After passing his examen artium, Andreas Strand graduated from the Telegraph School and later joined the Telegraph Service in Haugesund. In 1917 he moved to Kristiania and received a position with the Telegraph Board. Later he worked as head of the foreign affairs department, a position he held until he retired. He became interested in nature and insects at an early age, already in middle school. In 1914, he was in Stavanger, where he met Tor Helliesen, who was the manager of the Stavanger Museum. Helliesen was particularly interested in beetles (Coleoptera) and had a large collection from Rogaland, and he recommended that Strand start collecting beetles. Together they went on an excursion, and Stand was introduced to the collection and preparation of insects. However, it was not until 1917, when he moved to Kristiania, that Strand's interest was seriously awakened.

Strand had no formal education in zoology (or entomology), and he said that this was a conscious choice, reckoning that a full-time entomologist had to deal with a lot of paperwork. Strand also took many trips abroad as part of his work in the Telegraph Service, but he did not collect beetles from abroad; he stated that his interest was limited to Nordic species. When abroad, the Telegraph Board delegation was often met by foreign beetle researchers that wanted to meet Strand.

==Beetles==
Strand first concentrated on Palearctic ground beetles in the genus Carabus. This collection was later left to Lund University, which already had a large collection of ground beetles collected by Carl H. Lindroth. Strand then concentrated on collecting beetles, especially from northern Norway. He made several contributions to the knowledge of northern Norwegian beetles, the first in 1932. His main work, a book of over 600 pages called Nord-Norges Coleoptera (Northern Norway's Coleoptera), was published in 1946.

Strand was skilled at taxonomic details and solved several ambiguities in difficult beetle genres. He contributed to a better overview the systematics of beetle species. Altogether, he described 49 beetle species that were new to science. It is said that Strand would take a cigar box to a meeting of the Norwegian Entomological Society, and in the box was a needle, with a "small black dot" on it, a small beetle. He could then tell a long story about this "dot," such as that it was new to Norway and had previously only been found in the Caucasus or something similar. Strand often used unconventional methods to find beetles. After flood periods in rivers, he collected loose material that was washed ashore. This was carefully examined and often contained large numbers of small insects.
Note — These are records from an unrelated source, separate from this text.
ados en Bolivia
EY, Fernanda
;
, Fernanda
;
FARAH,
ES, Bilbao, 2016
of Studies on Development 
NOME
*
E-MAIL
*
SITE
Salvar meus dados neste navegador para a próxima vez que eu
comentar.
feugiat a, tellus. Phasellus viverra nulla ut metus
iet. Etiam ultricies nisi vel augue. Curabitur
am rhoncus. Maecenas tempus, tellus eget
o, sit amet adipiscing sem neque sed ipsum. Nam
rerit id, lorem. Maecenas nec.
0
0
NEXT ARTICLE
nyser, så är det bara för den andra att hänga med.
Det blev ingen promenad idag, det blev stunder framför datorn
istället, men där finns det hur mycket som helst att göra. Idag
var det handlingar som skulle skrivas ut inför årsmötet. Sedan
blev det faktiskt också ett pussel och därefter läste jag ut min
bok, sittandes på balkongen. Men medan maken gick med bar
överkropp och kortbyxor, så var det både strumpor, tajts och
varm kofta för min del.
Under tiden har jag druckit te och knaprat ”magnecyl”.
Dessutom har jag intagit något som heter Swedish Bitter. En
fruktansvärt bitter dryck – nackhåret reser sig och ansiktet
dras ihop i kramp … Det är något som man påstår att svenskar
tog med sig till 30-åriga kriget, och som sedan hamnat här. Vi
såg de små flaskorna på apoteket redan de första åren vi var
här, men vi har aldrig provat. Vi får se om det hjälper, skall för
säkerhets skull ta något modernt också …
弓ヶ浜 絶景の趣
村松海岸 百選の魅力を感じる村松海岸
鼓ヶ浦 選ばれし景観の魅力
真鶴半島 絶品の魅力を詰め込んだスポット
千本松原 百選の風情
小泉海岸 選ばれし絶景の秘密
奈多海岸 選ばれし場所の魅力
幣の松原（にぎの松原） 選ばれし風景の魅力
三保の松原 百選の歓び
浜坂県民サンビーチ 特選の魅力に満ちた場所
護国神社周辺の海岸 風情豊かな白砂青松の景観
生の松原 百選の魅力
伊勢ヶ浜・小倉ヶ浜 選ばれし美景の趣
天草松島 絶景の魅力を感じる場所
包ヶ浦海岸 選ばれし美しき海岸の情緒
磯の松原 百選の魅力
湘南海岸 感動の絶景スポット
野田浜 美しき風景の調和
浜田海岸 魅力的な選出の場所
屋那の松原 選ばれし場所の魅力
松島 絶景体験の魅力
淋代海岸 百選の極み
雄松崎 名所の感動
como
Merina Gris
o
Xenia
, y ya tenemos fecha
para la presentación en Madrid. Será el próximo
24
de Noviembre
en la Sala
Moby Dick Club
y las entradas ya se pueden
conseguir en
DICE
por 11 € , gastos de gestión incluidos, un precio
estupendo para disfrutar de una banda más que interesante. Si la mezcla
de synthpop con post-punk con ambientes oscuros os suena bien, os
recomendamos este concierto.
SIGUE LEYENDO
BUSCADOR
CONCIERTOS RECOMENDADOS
He also examined animals' nests, which often yielded rare species. Another method was the use of chicken dung as a bait to attract beetles. He also used to drive a car with a net hanging out of the car window, or moped along forest roads, while holding the net out from the handlebars. This proved to be a good method for catching small swarming beetles.

Strand's insect collection with Nordic beetles can be found at the Bergen Zoological Museum. It contains approximately 80,000 specimens, divided into 4,609 species. In addition to the collection itself, Strand's notes and library are also kept at the museum.

==Honors and awards==
In 1965, Strand was appointed doctor honoris causa at the University of Bergen. That same year, he received the King's Medal of Merit in Gold for his research achievements. He was an honorary member of the Norwegian Entomological Society and several other Nordic entomological societies.

==Publications==
Andreas Strand authored more than 120 publications, most of which were published in the Norwegian Journal of Entomology. Astrid Løken compiled a list of Strand's publications in her article series on Scandinavian entomologists.